Monday, April 2, 2012

Einstein did not refute Lorentz

A reader comments that Einstein could have had some "imaginative leap" that allowed a better interpretation of the aether.

If Einstein had some disagreement with Lorentz, he had plenty of opportunities to say so. Einstein's famous 1905 relativity paper makes three references to Lorentz's work:
They suggest rather that, as has already been shown to the first order of small quantities, the same laws of electrodynamics and optics will be valid for all frames of reference for which the equations of mechanics hold good. ...

If we imagine the electric charges to be invariably coupled to small rigid bodies (ions, electrons), these equations are the electromagnetic basis of the Lorentzian electrodynamics and optics of moving bodies. ...

Since ..., we have the proof that, on the basis of our kinematical principles, the electrodynamic foundation of Lorentz's theory of the electrodynamics of moving bodies is in agreement with the principle of relativity.
The first sentence does not mention Lorentz's name, but Einstein always explained it as referring to Lorentz's 1895 paper.

As you can see, Einstein agrees with Lorentz on all points. The 1905 paper has two postulates, the relativity principle and the constant speed of light. The first is explicitly taken from Lorentz, as quoted above. The second was also borrowed from Lorentz, as Einstein later explained.

Einstein had another chance to clarify his relationship to Lorentz's theory in 1907, when he was invited to write a relativity review paper, published in 1908 (also here), regurgitating his 1905 paper along with some other work. It said:
In what follows it is endeavored to present an integrated survey of the investigations which have arisen to date from combining the theory of H.A. Lorentz with the theory of relativity.

In the first two parts of this work are treated the kinematic foundations of the theory of relativity and their application to the basic equations of teh Maxwell-Lorentz theory; I am following here the investigations of of H.A. Lorentz (Versl. Kon. Akad. v. Wet., Amsterdam 1904), and A. Einstein (Ann. d. Phy. 16, 1905). [translation by H.M. Schwartz, 1976.]
Einstein always denied that he had read that 1904 Lorentz paper before 1905, in spite of the similarity of ideas, and of evidence that he had access to Lorentz's results. But regardless, Einstein acknowledges Lorentz's 1904 paper in 1907, and acknowledges the similarity with his own work. Einstein does not express any disagreement with Lorentz.
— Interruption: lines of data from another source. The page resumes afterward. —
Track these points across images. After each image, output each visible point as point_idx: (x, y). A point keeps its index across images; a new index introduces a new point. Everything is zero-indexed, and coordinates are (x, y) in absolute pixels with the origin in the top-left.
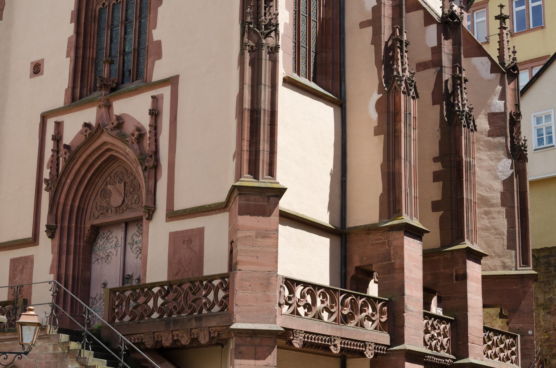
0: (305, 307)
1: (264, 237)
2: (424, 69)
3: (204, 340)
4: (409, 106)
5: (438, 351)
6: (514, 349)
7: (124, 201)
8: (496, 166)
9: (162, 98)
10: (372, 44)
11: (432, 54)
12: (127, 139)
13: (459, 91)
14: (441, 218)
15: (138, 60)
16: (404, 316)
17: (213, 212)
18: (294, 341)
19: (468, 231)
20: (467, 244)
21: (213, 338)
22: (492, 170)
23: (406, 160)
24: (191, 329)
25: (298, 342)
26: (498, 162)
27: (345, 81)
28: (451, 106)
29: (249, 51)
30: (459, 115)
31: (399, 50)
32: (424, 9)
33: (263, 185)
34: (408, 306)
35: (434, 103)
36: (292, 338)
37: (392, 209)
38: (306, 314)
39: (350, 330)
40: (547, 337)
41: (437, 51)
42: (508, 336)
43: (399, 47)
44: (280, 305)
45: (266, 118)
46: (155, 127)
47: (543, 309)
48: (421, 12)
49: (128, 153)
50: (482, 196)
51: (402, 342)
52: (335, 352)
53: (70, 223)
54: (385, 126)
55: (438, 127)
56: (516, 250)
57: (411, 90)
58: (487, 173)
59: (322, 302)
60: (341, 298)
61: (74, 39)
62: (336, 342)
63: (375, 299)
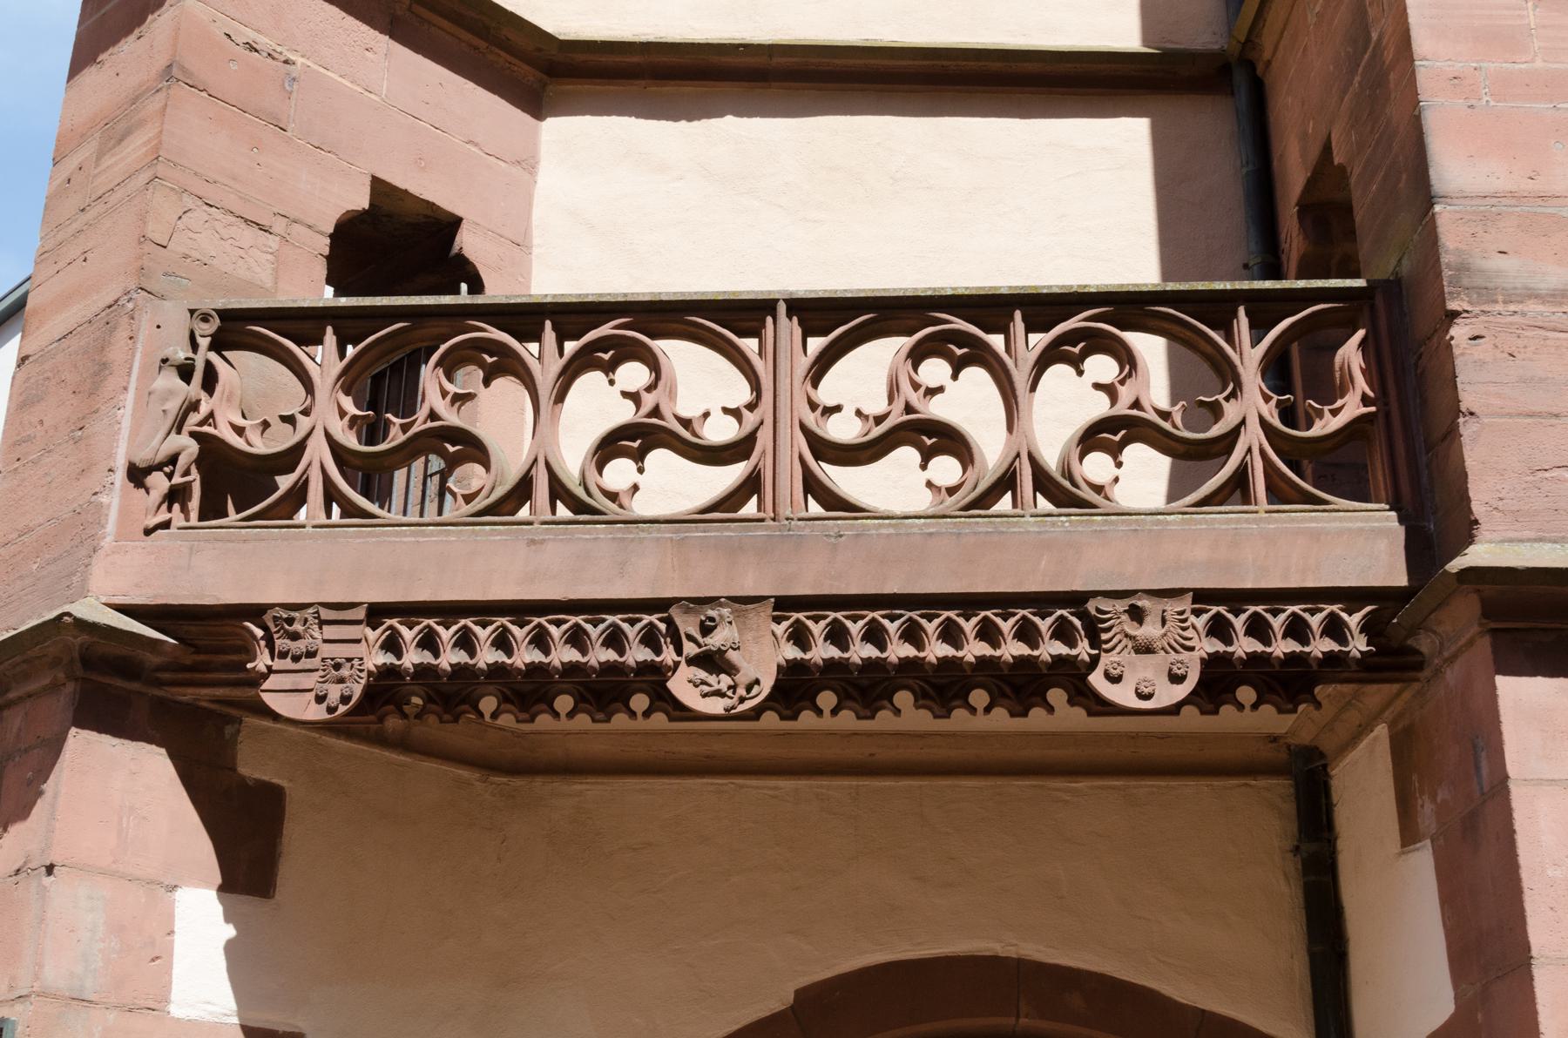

Einstein does not express any disagreement with Poincare either, as Poincare had also published a version of relativity theory.

Lorentz published his 1906 Columbia U. lectures on relativity, where he described Einstein's work without expressing any disagreement with it. That is where Lorentz says, "Einstein simply postulates what we have deduced". After praising Einstein's simplicity, he says, "Yet, I think, something may also be claimed in favor of the form in which I have presented the theory." Lorentz was saying that he and Einstein had different ways of presenting the same theory, with advantages and disadvantages to each approach.

Minkowski's 1908 paper says how he goes farther than Lorentz and Einstein:
This hypothesis sounds rather fantastical. For the contraction is not to be thought of as a consequence of resistances in the ether, but purely as a gift from above, as a condition accompanying the state of motion.

I shall show in our figure, that Lorentz's hypothesis is fully equivalent to the new conceptions about time and space, by which it becomes more intelligible. ...

But the concept of space was not altered, either by Einstein or Lorentz, ...
That's right. Lorentz and Einstein had the formulas that are equivalent to special relativity, but it was Poincare and Minkowski who formulated the geometric interpretation that altered the concept of space.

Poincare praises Lorentz, but is not afraid to express disagreement. Poincare's 1900 paper says:
It would no doubt seem strange that in a monument raised to the glory of Lorentz I would review the considerations which I presented previously as an objection to his theory. I could say that the pages which follow are rather in the nature of an attenuation rather than a magnification of that objection.
Poincare's long 1905 paper says:
The importance of the question determined me to take it up again; the results which I obtained are in agreement with those of Lorentz on all important points; I was only led to modify and supplement them in some points of detail; one will further see the differences which are of secondary importance.
Einstein fans like to say that he somehow reversed some faulty view of Lorentz and/or Poincare, but they are never able to explain why Einstein himself was never able to articulate such an opinion. Was he too stupid to realize what he had done? Was he too cowardly to say that someone else was wrong? Were his communication skill insufficient to say what he wanted to say? No, it is much more likely that he simply had no disagreement with Lorentz or Poincare. He did not even understand Poincare.